Better known as Toyon, this holly-like shrub – which eventually grows into a dense tree up to 35' – is what Hollywood was originally named after. Its stiff evergreen foliage and dense clusters of red berries make it a favorite for holiday wreaths, as well as a snack for the local wildlife.
Deer browse on its tender new leaves; fortunately, its one of the few plants that have no trouble outgrowing their reach. More importantly, birds, squirrels, and other wildlife rely on the abundant berries during the otherwise bleak winter months. The berries hang on the trees for a long time, as apparently they aren't edible until they are very ripe. Ours usually last until the end of January, when a visiting flock of Cedar Waxwings finishes them off (much to the consternation of our resident birds). The cycle repeats with clusters of white flowers in late summer.

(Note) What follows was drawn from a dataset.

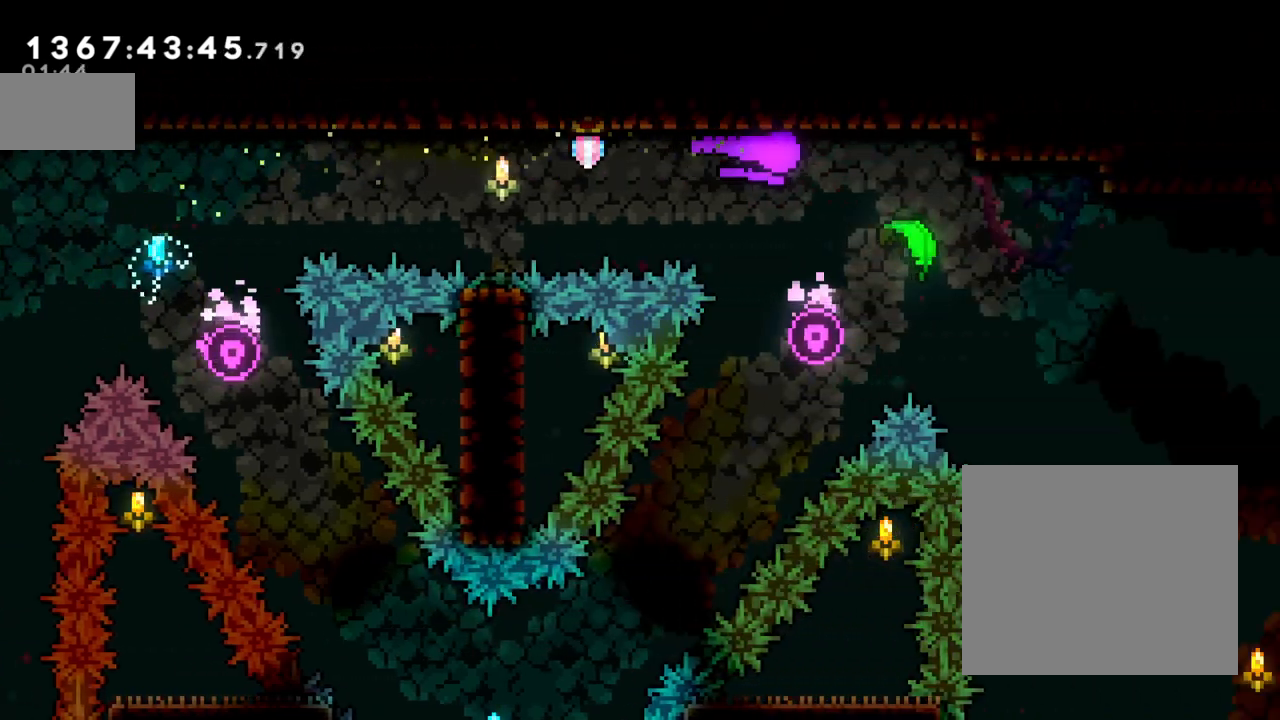
{"buttons": [], "left_stick": "down-right", "right_stick": "center", "events": [[250, "left_stick", "down-right"]]}
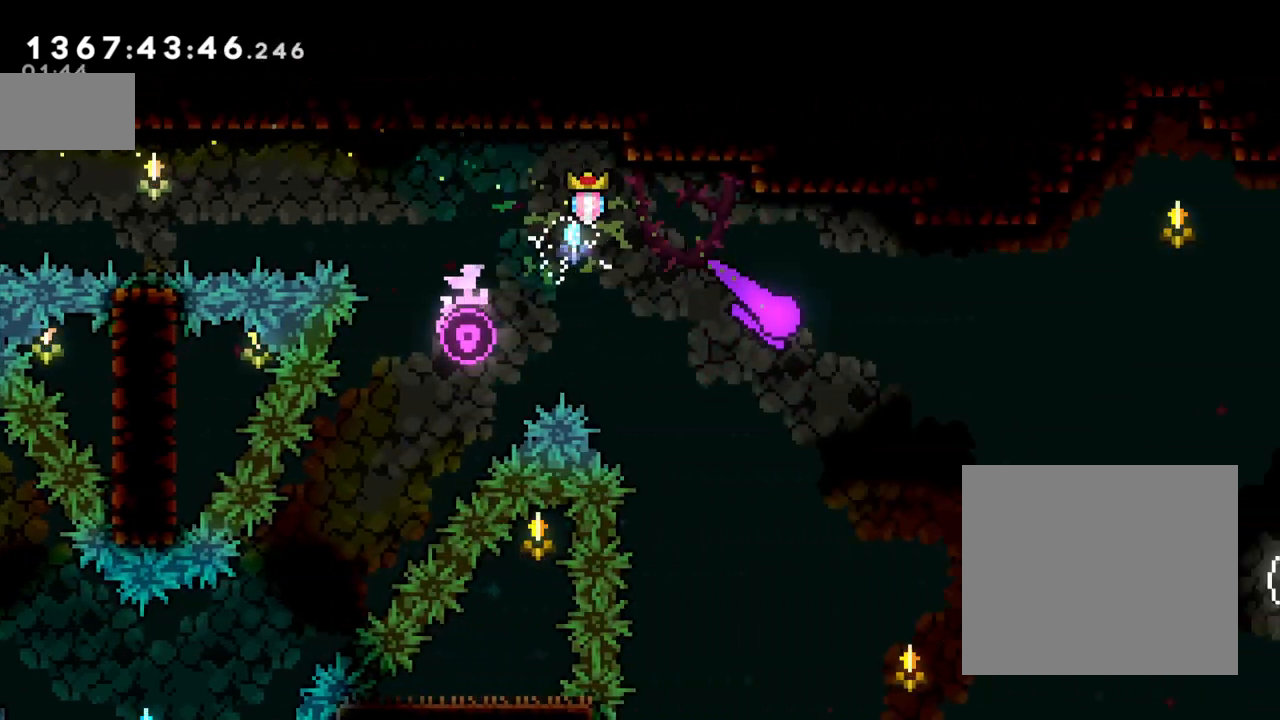
{"buttons": [], "left_stick": "down-right", "right_stick": "center", "events": []}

When nursery shopping for Toyon, bear in mind that it generally looks terrible in a pot; get it in the ground and it'll be much happier and long-lived. It is happiest in full sun to light shade, with little to no summer water once established. More water – especially in bursts long enough to reach its deep roots – encourages growth. Toyon should be used as a replacement for the more typical, but non-native, pyracantha or cotoneaster. Seedlings may appear nearby, but are easily managed. Transplanting seedlings can be successful if you catch them when they are very young before the tap root gets going.
The toyon pictured above is intermingled with a Roger's Red california wild grape. We've also planted a yellow-berried Toyon selection; it produced its first set of flowers and berries in 2004.